-- Start of Dataset content --

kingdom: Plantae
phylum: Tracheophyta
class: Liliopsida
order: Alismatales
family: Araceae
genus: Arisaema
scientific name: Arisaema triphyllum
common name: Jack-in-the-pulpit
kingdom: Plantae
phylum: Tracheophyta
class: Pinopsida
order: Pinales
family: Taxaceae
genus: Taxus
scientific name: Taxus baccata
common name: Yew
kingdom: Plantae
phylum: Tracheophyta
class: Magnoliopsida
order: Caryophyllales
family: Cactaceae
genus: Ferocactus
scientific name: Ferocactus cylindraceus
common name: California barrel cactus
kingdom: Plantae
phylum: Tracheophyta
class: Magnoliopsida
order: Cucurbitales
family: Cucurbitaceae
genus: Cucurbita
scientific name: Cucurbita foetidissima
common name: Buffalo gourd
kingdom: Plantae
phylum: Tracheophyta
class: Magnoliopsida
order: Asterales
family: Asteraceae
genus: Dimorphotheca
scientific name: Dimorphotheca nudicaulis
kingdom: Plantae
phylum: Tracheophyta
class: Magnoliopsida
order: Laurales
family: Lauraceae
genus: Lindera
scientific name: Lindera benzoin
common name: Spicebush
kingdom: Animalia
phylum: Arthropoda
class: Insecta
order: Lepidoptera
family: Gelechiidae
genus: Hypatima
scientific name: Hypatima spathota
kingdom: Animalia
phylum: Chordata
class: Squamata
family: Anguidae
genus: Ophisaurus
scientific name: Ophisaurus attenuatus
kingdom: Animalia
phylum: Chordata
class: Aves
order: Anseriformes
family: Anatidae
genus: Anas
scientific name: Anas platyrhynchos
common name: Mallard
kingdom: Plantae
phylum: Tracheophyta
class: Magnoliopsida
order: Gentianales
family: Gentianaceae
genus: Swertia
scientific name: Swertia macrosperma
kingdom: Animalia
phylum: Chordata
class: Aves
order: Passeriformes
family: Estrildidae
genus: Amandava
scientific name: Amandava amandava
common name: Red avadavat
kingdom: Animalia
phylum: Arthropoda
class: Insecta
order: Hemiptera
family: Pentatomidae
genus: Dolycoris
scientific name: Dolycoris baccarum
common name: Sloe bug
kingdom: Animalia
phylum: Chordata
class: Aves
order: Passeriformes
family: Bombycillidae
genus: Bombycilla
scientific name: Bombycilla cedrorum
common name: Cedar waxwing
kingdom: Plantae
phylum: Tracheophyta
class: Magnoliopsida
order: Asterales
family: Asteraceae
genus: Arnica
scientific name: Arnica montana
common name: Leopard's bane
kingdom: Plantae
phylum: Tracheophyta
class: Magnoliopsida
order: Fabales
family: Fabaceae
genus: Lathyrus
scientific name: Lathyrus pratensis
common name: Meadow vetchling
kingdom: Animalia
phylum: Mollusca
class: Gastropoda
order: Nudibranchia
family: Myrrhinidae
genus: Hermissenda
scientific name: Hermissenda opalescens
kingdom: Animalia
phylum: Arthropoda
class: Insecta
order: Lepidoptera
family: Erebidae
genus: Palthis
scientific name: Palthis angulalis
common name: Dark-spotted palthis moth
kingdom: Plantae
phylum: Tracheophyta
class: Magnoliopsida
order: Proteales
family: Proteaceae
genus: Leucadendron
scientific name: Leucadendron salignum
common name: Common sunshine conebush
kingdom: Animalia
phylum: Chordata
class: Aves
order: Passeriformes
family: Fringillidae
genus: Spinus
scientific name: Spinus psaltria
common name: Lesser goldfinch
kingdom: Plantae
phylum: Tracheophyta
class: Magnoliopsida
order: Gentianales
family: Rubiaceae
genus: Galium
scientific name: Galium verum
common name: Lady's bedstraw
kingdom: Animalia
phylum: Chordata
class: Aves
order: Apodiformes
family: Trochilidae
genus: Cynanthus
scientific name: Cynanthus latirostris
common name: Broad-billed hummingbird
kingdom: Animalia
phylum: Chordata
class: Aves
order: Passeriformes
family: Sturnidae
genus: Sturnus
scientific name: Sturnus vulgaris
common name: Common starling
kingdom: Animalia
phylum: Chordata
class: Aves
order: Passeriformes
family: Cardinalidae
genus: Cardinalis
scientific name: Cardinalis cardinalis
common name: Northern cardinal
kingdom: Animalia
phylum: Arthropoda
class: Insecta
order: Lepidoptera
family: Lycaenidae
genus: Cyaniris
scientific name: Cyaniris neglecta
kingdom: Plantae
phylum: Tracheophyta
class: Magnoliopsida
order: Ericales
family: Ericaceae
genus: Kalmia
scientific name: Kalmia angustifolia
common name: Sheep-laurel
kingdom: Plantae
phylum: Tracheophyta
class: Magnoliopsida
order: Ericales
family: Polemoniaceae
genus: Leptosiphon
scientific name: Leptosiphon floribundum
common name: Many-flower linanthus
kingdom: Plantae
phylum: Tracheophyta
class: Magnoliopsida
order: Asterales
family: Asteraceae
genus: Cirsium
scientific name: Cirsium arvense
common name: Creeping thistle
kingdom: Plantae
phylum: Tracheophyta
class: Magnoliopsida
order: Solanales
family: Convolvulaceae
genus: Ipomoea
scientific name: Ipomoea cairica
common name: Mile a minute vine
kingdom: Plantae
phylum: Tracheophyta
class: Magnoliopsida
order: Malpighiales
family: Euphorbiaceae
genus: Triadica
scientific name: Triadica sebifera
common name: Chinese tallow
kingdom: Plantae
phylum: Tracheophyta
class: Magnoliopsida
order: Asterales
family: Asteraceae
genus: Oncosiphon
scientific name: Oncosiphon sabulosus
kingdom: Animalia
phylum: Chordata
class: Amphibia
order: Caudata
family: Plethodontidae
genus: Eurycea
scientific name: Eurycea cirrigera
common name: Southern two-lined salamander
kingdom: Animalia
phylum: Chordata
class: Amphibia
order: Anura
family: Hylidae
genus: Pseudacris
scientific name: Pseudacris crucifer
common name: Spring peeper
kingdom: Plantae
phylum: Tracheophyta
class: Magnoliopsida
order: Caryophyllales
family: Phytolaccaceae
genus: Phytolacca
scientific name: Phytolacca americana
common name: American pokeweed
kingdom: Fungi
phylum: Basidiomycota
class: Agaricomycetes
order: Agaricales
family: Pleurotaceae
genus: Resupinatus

-- End of Dataset content --

## Exercise details
Rewrite the records from the line with "genus: Galium" up to and including the line with "scientific name: Ipomoea cairica", replacing "common name" with "vernacular name" and changing nothing else. Give only those lines.

## Response to this exercise
genus: Galium
scientific name: Galium verum
vernacular name: Lady's bedstraw
kingdom: Animalia
phylum: Chordata
class: Aves
order: Apodiformes
family: Trochilidae
genus: Cynanthus
scientific name: Cynanthus latirostris
vernacular name: Broad-billed hummingbird
kingdom: Animalia
phylum: Chordata
class: Aves
order: Passeriformes
family: Sturnidae
genus: Sturnus
scientific name: Sturnus vulgaris
vernacular name: Common starling
kingdom: Animalia
phylum: Chordata
class: Aves
order: Passeriformes
family: Cardinalidae
genus: Cardinalis
scientific name: Cardinalis cardinalis
vernacular name: Northern cardinal
kingdom: Animalia
phylum: Arthropoda
class: Insecta
order: Lepidoptera
family: Lycaenidae
genus: Cyaniris
scientific name: Cyaniris neglecta
kingdom: Plantae
phylum: Tracheophyta
class: Magnoliopsida
order: Ericales
family: Ericaceae
genus: Kalmia
scientific name: Kalmia angustifolia
vernacular name: Sheep-laurel
kingdom: Plantae
phylum: Tracheophyta
class: Magnoliopsida
order: Ericales
family: Polemoniaceae
genus: Leptosiphon
scientific name: Leptosiphon floribundum
vernacular name: Many-flower linanthus
kingdom: Plantae
phylum: Tracheophyta
class: Magnoliopsida
order: Asterales
family: Asteraceae
genus: Cirsium
scientific name: Cirsium arvense
vernacular name: Creeping thistle
kingdom: Plantae
phylum: Tracheophyta
class: Magnoliopsida
order: Solanales
family: Convolvulaceae
genus: Ipomoea
scientific name: Ipomoea cairica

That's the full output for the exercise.